TASK STATEMENT: The copy must match the data word for word and contain no pictures.

GIVEN INFORMATION:
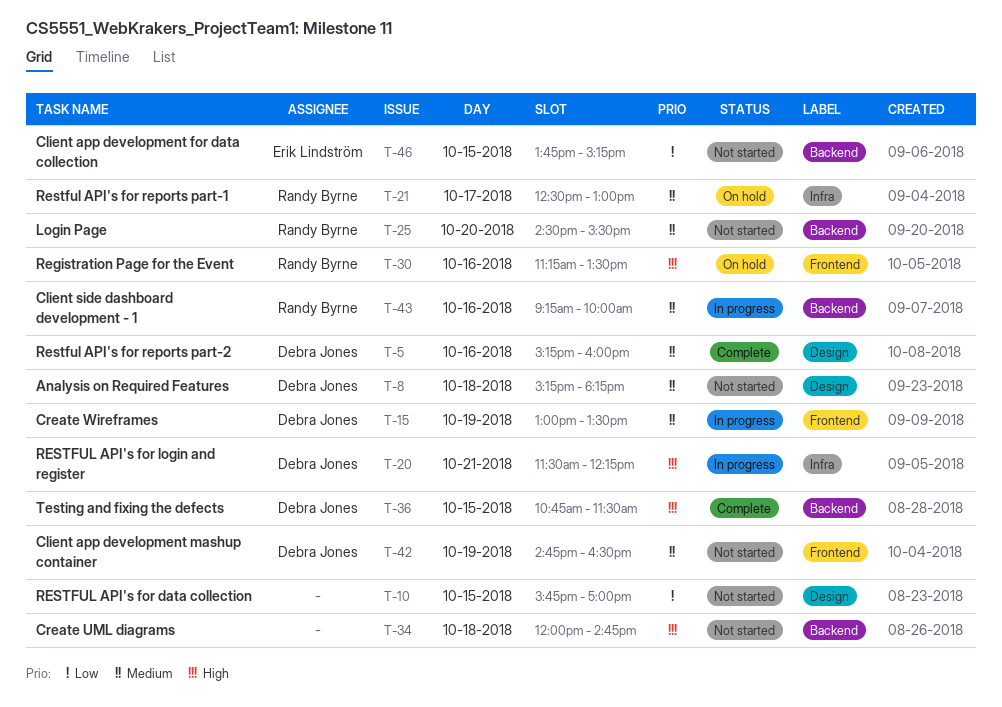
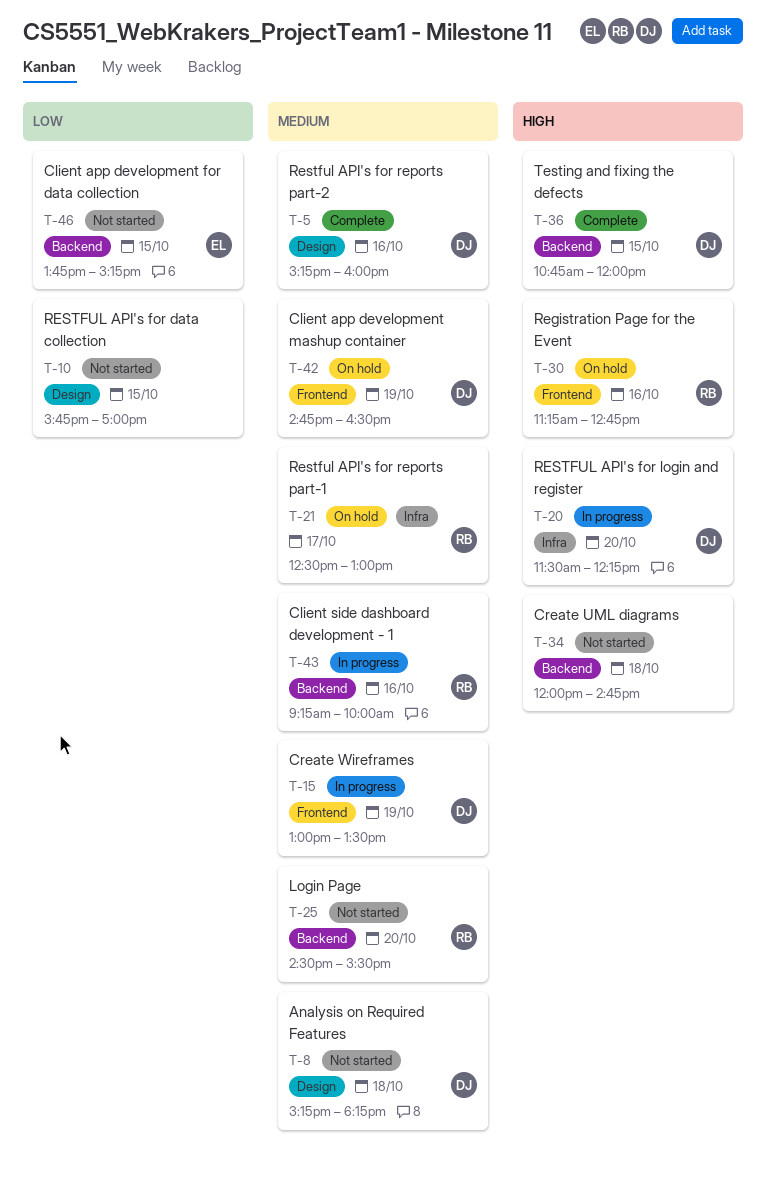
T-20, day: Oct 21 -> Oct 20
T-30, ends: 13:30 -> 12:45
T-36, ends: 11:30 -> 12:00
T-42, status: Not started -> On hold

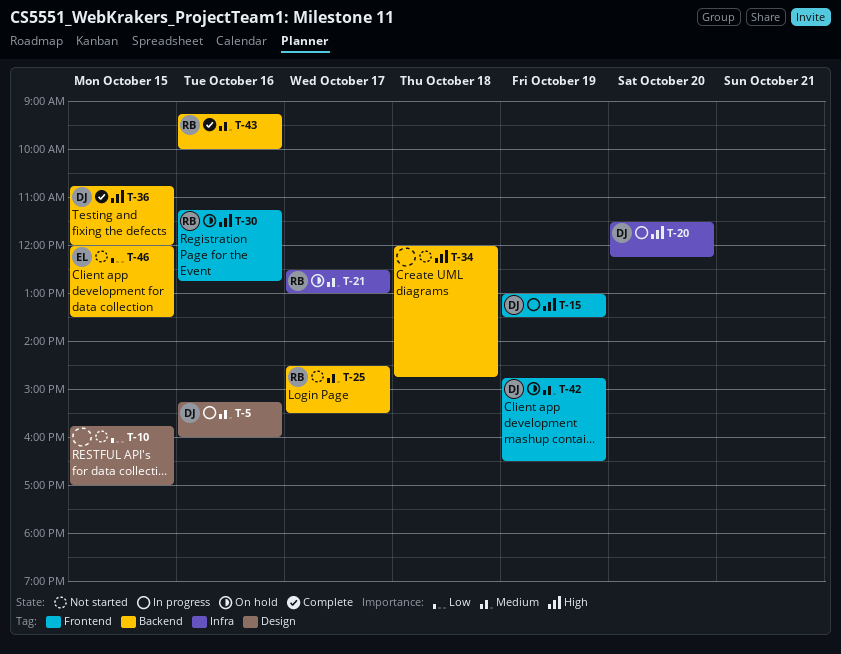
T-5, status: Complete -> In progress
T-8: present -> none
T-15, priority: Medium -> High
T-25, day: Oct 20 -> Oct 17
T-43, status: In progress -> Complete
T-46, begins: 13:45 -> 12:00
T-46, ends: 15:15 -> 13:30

COMPLETED EXERCISE:
T-20, day: Oct 21 -> Oct 20
T-30, ends: 13:30 -> 12:45
T-36, ends: 11:30 -> 12:00
T-42, status: Not started -> On hold

T-5, status: Complete -> In progress
T-8: present -> none
T-15, priority: Medium -> High
T-25, day: Oct 20 -> Oct 17
T-43, status: In progress -> Complete
T-46, begins: 13:45 -> 12:00
T-46, ends: 15:15 -> 13:30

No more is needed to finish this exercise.